Should we expect more shut-ins for the second half of 2020?

When the spread is low or negative, shut-ins can occur and, in a market where global prices remain low for a long time this can endure, thus resulting in numerous cancellations. It is simply a way for the industry to deal with a supply glut. In 2017, BP Commercial Executive Jimmy Straughan himself expressed that shut-ins from time to time would help to balance the market. When he expressed this, he also made the prediction that the market would be somewhat balanced mid-2020. However, as the market evolves very quickly, the slightest price difference can spark renewed exporting interest. Europe has always been a favourable trading market as it has historically had enough storage capacity, often making it the market of last resort. Balancing the market is surely worth some shut-ins, but even if more shut-ins occur, the situation can rapidly change.

Exporters also tend to look for alternative ways for pricing LNG. In June of last year for example, Cheniere reached a deal for its Corpus Christi train 3 with Apache Corp’s Permian asset to buy natural gas linked to the LNG it ends up selling.

LNG netback pricing

The shift away from the classical approach towards netback pricing is much more flexible in terms of selling and helps attract buyers in a fast-growing global market. Netback[3] can be defined as the revenues from the sale of all products generated from bringing one unit to the marketplace minus the summary of costs associated with that same unit. According to Eikland Energy, the implications of this change are rather substantial and can play out quite dramatically over time. It could, for example, result in unfair competition over time. Also, it can be quite confusing as most low prices still reflect the Henry Hub +15% premium methodology.
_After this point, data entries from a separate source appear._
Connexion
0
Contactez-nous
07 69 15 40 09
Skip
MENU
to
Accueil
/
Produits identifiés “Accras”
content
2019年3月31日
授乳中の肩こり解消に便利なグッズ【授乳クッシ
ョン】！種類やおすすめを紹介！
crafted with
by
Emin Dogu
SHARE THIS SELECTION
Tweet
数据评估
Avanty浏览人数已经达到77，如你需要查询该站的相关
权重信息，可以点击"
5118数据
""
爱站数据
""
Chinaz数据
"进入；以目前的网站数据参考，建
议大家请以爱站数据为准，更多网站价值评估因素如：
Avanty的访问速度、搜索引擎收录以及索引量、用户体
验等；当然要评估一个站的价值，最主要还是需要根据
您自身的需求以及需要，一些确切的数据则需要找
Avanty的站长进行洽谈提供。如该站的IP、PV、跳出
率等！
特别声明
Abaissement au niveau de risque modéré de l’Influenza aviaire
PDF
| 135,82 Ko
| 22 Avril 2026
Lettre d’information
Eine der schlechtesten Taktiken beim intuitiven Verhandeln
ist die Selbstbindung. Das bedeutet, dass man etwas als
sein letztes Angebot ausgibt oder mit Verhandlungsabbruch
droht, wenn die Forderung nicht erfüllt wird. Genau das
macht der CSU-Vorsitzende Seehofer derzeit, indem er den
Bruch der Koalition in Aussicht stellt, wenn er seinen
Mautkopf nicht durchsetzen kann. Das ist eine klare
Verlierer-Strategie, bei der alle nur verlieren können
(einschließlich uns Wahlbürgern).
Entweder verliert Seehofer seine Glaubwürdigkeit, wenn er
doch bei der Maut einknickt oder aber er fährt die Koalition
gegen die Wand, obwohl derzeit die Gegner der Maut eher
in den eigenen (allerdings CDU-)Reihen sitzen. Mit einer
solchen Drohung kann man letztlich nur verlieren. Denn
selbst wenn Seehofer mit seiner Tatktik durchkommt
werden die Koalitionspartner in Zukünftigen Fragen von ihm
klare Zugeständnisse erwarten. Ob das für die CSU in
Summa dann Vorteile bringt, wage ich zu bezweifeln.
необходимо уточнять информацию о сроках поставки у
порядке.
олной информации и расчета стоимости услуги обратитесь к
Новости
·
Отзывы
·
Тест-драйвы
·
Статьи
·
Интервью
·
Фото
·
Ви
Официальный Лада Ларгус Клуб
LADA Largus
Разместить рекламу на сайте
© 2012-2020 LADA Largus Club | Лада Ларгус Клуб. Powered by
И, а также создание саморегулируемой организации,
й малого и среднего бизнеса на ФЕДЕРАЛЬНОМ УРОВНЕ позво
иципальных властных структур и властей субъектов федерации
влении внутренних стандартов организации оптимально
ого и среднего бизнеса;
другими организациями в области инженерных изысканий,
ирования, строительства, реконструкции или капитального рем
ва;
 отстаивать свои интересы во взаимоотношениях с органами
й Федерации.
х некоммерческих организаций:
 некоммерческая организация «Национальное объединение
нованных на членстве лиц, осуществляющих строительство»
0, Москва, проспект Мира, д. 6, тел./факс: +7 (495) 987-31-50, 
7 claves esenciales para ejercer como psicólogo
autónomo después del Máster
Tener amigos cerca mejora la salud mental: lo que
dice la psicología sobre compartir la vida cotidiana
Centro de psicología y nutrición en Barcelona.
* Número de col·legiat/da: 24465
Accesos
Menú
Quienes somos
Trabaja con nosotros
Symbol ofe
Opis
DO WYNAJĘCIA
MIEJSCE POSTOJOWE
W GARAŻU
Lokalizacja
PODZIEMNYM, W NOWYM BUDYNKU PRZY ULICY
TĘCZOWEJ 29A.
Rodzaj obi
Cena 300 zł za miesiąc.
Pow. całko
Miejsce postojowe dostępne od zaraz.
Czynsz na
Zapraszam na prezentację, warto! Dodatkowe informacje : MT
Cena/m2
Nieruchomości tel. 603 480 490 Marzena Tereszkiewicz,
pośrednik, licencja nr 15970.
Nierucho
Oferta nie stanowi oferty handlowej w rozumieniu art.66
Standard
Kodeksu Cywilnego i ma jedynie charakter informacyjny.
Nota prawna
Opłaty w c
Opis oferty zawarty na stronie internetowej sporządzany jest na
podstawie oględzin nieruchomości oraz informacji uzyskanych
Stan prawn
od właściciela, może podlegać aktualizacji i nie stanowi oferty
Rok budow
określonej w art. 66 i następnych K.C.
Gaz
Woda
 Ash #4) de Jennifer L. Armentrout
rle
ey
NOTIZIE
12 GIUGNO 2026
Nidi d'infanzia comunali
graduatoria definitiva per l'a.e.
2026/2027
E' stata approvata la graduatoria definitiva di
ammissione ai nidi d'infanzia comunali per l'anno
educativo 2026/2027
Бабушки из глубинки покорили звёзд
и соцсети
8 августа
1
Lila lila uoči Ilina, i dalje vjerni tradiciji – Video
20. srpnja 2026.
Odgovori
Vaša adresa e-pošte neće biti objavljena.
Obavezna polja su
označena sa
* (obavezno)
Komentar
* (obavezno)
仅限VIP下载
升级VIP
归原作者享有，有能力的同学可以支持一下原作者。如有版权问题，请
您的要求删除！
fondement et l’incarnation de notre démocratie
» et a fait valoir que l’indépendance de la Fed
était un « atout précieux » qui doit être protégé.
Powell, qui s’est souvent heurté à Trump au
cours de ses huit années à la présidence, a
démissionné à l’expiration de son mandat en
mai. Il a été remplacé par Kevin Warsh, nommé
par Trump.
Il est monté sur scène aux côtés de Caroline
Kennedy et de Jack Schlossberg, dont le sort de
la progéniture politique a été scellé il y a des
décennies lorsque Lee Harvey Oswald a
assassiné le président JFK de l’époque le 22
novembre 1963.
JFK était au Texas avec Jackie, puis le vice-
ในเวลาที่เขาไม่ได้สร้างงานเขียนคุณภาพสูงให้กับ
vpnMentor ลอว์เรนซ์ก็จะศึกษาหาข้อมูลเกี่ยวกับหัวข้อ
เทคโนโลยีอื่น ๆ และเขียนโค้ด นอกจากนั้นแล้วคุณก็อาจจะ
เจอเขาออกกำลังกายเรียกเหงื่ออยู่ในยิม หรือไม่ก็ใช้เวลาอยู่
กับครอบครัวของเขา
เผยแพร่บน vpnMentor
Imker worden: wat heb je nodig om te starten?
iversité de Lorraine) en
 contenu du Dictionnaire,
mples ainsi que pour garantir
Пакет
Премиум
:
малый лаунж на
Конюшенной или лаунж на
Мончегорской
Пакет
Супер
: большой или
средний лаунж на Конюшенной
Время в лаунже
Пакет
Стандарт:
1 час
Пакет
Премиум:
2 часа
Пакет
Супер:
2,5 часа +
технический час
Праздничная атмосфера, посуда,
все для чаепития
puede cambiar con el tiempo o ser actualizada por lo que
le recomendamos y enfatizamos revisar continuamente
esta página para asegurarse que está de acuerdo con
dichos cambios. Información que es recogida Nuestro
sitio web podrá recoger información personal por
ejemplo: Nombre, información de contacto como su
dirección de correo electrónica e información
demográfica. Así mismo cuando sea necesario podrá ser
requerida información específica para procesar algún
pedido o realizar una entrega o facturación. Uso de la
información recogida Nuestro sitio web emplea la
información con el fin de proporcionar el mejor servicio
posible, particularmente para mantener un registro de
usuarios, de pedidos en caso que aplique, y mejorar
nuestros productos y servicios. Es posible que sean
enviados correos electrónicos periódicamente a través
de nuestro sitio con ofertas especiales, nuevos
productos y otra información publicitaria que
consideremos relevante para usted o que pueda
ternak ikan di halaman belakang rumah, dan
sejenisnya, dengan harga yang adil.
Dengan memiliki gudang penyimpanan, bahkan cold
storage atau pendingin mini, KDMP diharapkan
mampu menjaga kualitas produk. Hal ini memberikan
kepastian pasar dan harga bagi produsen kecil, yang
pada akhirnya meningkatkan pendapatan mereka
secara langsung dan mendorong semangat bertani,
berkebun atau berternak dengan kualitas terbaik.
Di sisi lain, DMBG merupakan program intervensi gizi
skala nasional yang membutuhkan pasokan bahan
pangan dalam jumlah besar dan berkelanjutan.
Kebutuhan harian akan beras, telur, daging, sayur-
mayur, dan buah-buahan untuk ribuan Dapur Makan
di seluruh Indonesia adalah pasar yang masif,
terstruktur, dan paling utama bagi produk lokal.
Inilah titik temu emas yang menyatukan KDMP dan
[3] Netbacks are calculated by subtracting the cost of production, transportation, marketing and other costs to bring oil or gas to the market from the revenue. In the oil market it is commonly calculated as a per barrel of oil equivalent.

However, when looking at the netbacks we can better understand the logic behind the vast LNG flows from the US to Europe in the first few months of 2020. In the graph below, the average netback in US Dollars/MMBtu is shown in combination with the LNG flows from the Sabine Pass[4]. Based on this information we can conclude that the European countries were in general a better destination for the same volume of natural gas compared to the Asian market, i.e. Japan and China, but the main thing is that delivering to all of these regions is still profitable.

[4] Data based on periodic information found on Reuters

 

Europe was a better destination than the Asian market

Conclusion

Oversupply in Europe has been an issue for years and will no doubt continue. The current economic situation has simply exacerbated the situation. The low demand this caused as well as storage at capacity triggered a drop in cargoes importing to Europe. Full utilization of US export capacity is unlikely based on the way LNG is priced. Narrow margins will often open and close the window of opportunity to export US LNG towards Europe.

It is important to stress however that US LNG imports are still coming as importers try to balance supply. Regardless of the sunk costs, it remains profitable for the US to export their LNG based on netback pricing. At the moment shut-ins occur based on purely economic grounds, but they will not become a problem as the logistics are even worse than settling with small losses. However, if such a situation endures, switching toward netbacked value pricing makes more sense.

Let’s see how the situation unfolds over the next few months.